On August 31, while announcing the academic curriculum for the 2022-23 academic year, the Prayagraj-based Allahabad University announced a hike in its fees after a year-long consultation with the stakeholders.

However, the decision to increase the fees attracted the ire of the students’ organisations specifically, the Chhatrasangh Sanyukta Sangharsh Samiti, which has been spearheading the protests ever since the decision to hike the fees was announced. The organisation announced a hunger strike on September 1 which led to sporadic protests and agitations during the first week of September.

Two weeks later after announcing the fee hike, in a press statement issued on September 14, the university’s public relations department panned out the details of the hike in fees ranging from undergraduate courses to research studies.

In the press statement, public relations officer Jaya Kapoor claimed that the need to hike the fees had become imminent as the ‘University education stands at a watershed moment from where the direction of education in the times to come will be decided’.

“With the coming of the present Vice Chancellor, the efforts to revive and rescue the institution from complete disaster are being made almost on a war footing,” the press statement mentioned.

“The University of Allahabad facing reduction in funds like other institutions but desisted from raising the fees (sic). Various factors played a role in stopping attempts to raise the fees. The most important one has been the petty vested interest of cheap popularity and gimmick of headline grabbing by the so-called student leaders who tried to catapult into headlines on pretext of agitations which would open an easy door into political circles,” the statement added.

The university administration claimed that the decision was taken to raise the fees for the first time ever since the university came into existence as an independent entity in 1922. It explained that the fees were raised and brought almost at par with the other central universities and is still lower than most of them.

“If we take the fees for science students in an undergraduate class, the fees for the university is the lowest (approximately Rs 4151/-) in the bracket among all the other central universities. The same is the case for other courses where the fees even after the hike remains the lowest of among the lowest across the comparable major central universities. The university is sensitive to the interests of the student and so the present students in various courses have been kept out of the ambit of fee hike,” it stated.

Also, Sangita Srivastava, the vice chancellor of the central university pointed out in the statement that the tuition fee per month for the past 110 years has been Rs 12.

“In order to pay running electricity bills and other maintenance the fee was due to be enhanced for number of years. For want of maintenance all HEI s are deteriorating. The private institutions are now the major players. They charge exorbitant fee.
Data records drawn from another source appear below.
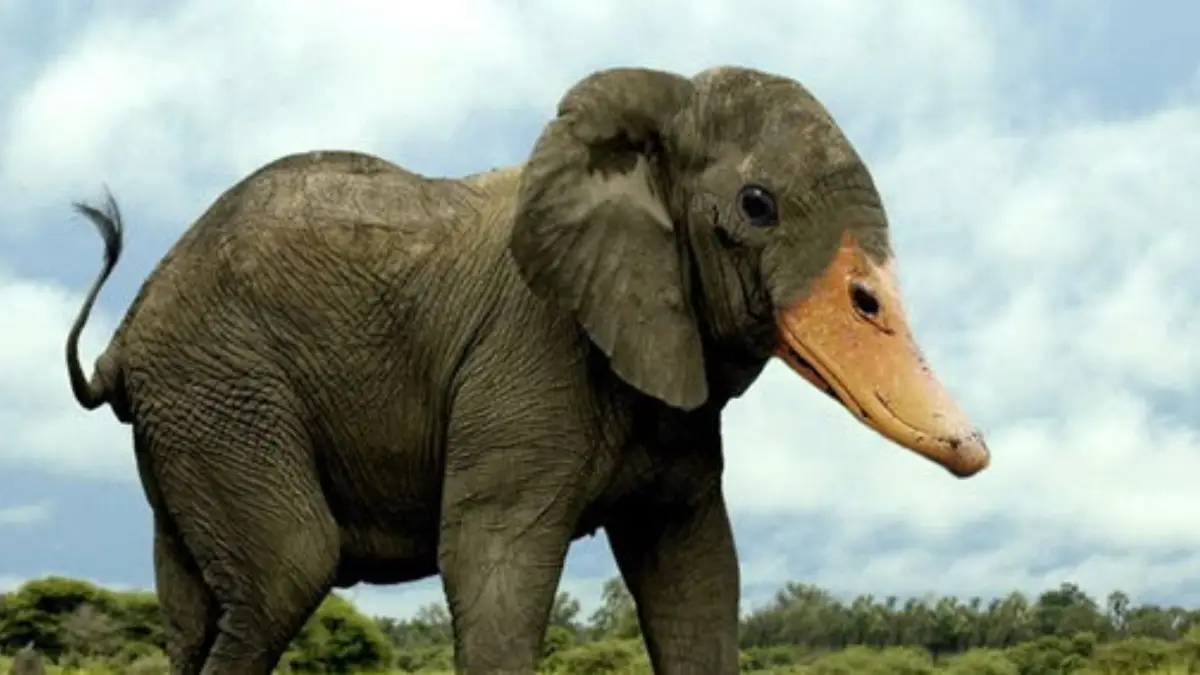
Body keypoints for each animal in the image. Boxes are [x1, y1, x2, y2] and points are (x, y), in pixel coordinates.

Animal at [64, 65, 989, 674]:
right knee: (285, 570)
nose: (973, 450)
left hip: (192, 411)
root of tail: (124, 337)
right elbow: (492, 564)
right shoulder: (528, 354)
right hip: (221, 389)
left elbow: (696, 574)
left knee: (198, 608)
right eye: (757, 205)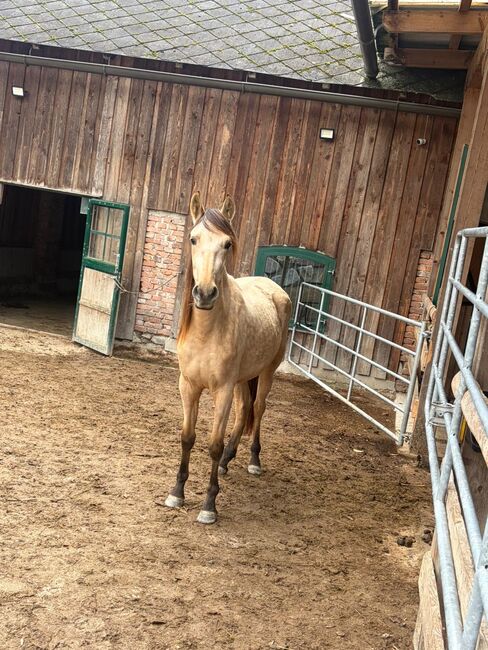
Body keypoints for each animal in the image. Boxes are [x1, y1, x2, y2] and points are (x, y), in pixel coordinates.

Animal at [164, 192, 292, 524]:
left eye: (227, 244)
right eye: (193, 239)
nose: (205, 293)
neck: (207, 331)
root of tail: (274, 288)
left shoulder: (221, 390)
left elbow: (212, 443)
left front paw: (209, 505)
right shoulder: (188, 386)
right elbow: (187, 437)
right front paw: (176, 493)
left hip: (266, 371)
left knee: (257, 408)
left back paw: (253, 460)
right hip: (243, 378)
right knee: (244, 408)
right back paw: (227, 460)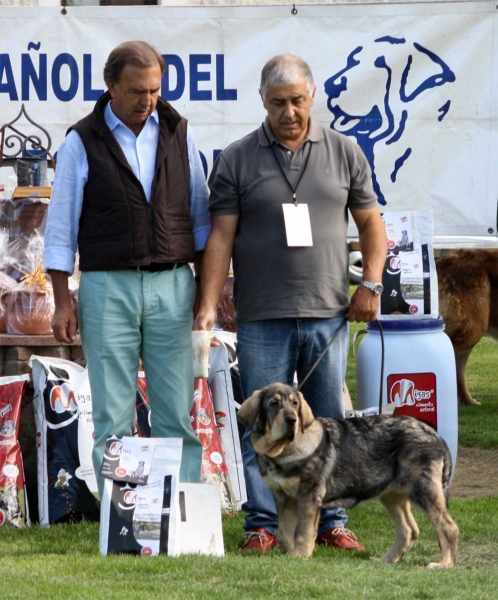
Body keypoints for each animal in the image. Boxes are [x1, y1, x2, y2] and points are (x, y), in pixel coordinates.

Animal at [237, 384, 460, 568]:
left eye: (295, 404)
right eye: (273, 404)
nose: (292, 420)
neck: (282, 450)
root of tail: (436, 436)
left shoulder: (308, 496)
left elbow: (302, 531)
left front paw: (299, 556)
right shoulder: (284, 499)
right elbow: (284, 532)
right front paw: (286, 554)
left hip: (424, 488)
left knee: (447, 526)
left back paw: (444, 564)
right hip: (392, 494)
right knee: (408, 530)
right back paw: (386, 560)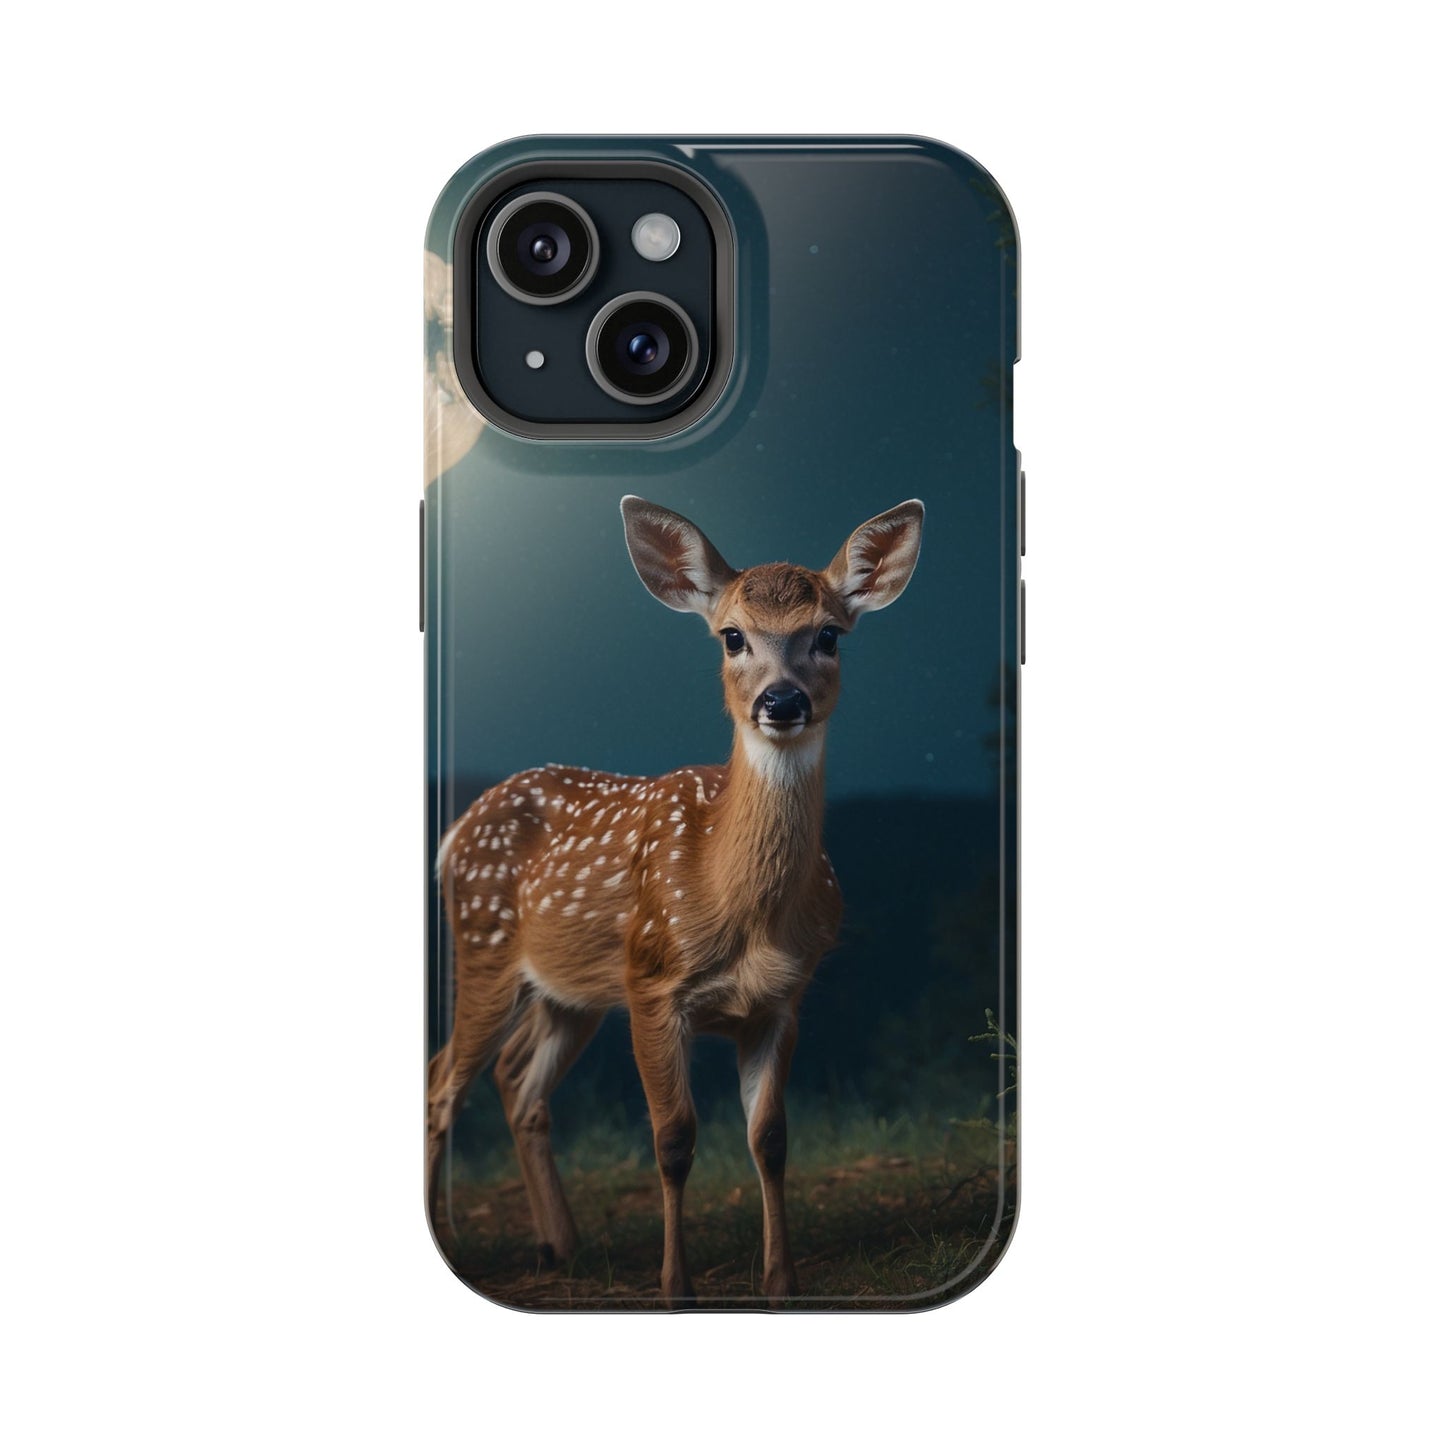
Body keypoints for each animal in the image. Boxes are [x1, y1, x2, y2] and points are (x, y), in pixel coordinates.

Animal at [427, 494, 924, 1306]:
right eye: (731, 636)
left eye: (828, 635)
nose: (780, 700)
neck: (740, 908)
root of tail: (457, 830)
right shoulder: (654, 984)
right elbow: (672, 1138)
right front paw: (675, 1286)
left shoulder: (782, 999)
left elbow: (770, 1138)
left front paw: (780, 1283)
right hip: (486, 949)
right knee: (444, 1080)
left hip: (572, 990)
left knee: (516, 1080)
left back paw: (559, 1246)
If the little fee that is enhanced crests so much ruckus amongst the stakeholders, they should realise that the these institutions providing education such low fee shall perish in due course (sic),” the vice chancellor warned.

Torch march by the protesters

Despite numerous attempts by the university officials to pacify the protesting students, the student unions spearheaded by the Chhatrasangh Sanyukt Sangharsh Samiti continued their protests and launched serial hunger strikes throughout the second week of September.

On September 15, two of the students, Manjit Patel and Rahul Saroj, were reportedly admitted to a hospital after their health worsened due to their participation in the hunger strike.

Torch march by protesters from Allahabad University. Photo: Twitter

Torch march by protesters from Allahabad University. Photo: Twitter

Also, on the same day, in the evening, hundreds of students from the university took out a protest march carrying torches in their protest against the fee hike.

Politicians’ support to students

The students’ protests in their demand to roll back the fee hike has garnered political support from two of the biggest opposition parties in the state — Samajwadi Party and the Congress.

In a tweet posted on September 13, Congress leader Priyanka Gandhi Vadra stated that the 400 per cent fee hike by the Allahabad University is another anti-youth move by the BJP government.

Vadra added that children from ordinary families from Uttar Pradesh and Bihar study the university and “by increasing the fees, the government will take away a major source of education from these youth”.

Yadav tweeted yesterday that the BJP government in the state is forcing students to resort to immolate themselves. Talking to the press from within the university premises, Santosh Kumar Meena, the superintendent of police in Allahabad stated that the students trying to kill themselves in protest have been brought under control.